Work to be completed: The expected output is each line in the data below that includes the string "vous".

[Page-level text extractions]
◇ ◇ ◇ ◇ ◇

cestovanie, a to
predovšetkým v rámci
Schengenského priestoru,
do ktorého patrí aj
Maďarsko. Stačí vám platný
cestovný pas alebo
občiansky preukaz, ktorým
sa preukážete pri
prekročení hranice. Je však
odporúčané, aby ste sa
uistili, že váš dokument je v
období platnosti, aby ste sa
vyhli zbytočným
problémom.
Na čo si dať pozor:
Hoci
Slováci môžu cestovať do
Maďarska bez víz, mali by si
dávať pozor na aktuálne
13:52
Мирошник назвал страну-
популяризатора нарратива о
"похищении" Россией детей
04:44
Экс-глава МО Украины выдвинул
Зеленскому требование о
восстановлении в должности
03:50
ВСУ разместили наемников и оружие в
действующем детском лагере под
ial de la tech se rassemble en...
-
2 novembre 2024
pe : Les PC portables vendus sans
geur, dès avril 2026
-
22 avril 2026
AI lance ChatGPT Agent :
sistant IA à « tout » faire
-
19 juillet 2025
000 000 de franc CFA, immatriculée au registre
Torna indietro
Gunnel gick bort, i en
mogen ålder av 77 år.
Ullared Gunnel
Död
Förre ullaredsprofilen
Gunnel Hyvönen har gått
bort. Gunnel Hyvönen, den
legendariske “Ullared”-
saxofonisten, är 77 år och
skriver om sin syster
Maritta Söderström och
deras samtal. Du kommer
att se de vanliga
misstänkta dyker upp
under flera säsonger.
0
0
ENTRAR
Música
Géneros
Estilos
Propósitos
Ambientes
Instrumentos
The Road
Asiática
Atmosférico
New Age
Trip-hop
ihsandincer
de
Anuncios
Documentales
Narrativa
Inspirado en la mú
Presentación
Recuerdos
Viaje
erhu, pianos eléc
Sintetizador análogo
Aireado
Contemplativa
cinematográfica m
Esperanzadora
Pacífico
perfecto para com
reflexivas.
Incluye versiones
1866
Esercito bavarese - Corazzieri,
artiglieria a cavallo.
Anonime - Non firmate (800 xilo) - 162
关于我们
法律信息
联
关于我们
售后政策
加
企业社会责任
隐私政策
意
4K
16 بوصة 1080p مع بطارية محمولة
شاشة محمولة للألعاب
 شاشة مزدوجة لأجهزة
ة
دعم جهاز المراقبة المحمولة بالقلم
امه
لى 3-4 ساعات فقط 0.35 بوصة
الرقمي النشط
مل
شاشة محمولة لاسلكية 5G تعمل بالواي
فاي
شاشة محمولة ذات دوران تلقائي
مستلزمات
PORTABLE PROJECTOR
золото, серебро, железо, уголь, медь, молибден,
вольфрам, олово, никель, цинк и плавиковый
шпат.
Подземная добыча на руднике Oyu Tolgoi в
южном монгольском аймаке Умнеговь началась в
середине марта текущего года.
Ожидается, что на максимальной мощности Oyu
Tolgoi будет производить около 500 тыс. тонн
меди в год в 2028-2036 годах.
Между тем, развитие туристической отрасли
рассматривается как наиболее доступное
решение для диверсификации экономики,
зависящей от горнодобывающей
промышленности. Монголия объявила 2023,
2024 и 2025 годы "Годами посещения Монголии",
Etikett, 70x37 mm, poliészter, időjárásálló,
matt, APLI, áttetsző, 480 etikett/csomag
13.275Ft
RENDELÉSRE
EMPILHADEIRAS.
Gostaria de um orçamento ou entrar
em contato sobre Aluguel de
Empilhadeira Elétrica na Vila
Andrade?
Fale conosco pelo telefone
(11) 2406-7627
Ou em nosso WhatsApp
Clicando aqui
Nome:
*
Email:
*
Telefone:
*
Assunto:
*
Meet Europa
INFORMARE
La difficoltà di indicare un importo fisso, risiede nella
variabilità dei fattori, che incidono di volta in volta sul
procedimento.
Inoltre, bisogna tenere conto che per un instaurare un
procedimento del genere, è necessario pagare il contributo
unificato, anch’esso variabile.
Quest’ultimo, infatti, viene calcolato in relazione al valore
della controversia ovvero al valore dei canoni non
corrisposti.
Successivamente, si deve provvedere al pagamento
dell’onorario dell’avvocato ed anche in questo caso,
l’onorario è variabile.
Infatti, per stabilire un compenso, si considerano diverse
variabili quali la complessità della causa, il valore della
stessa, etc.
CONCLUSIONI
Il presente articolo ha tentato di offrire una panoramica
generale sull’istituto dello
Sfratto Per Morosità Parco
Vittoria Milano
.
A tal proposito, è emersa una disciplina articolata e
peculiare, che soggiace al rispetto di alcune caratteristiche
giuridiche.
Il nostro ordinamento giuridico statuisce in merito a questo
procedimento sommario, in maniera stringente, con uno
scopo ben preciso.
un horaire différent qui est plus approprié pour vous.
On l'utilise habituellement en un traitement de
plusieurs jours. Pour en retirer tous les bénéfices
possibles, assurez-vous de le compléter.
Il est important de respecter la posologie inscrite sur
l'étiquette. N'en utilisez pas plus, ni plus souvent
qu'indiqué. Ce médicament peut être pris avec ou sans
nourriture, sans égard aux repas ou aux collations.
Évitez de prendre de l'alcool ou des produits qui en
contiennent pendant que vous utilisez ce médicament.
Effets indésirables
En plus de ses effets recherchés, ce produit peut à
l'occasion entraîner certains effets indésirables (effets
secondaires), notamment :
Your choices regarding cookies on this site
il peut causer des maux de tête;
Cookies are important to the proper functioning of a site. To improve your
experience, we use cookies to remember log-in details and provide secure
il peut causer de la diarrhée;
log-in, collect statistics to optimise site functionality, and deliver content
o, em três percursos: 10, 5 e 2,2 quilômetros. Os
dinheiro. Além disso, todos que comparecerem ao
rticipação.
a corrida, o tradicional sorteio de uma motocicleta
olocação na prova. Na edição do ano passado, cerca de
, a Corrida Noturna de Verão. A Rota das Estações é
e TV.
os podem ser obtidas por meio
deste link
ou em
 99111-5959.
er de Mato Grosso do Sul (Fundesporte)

◇ ◇ ◇ ◇ ◇

Task answer:
un horaire différent qui est plus approprié pour vous.
possibles, assurez-vous de le compléter.
contiennent pendant que vous utilisez ce médicament.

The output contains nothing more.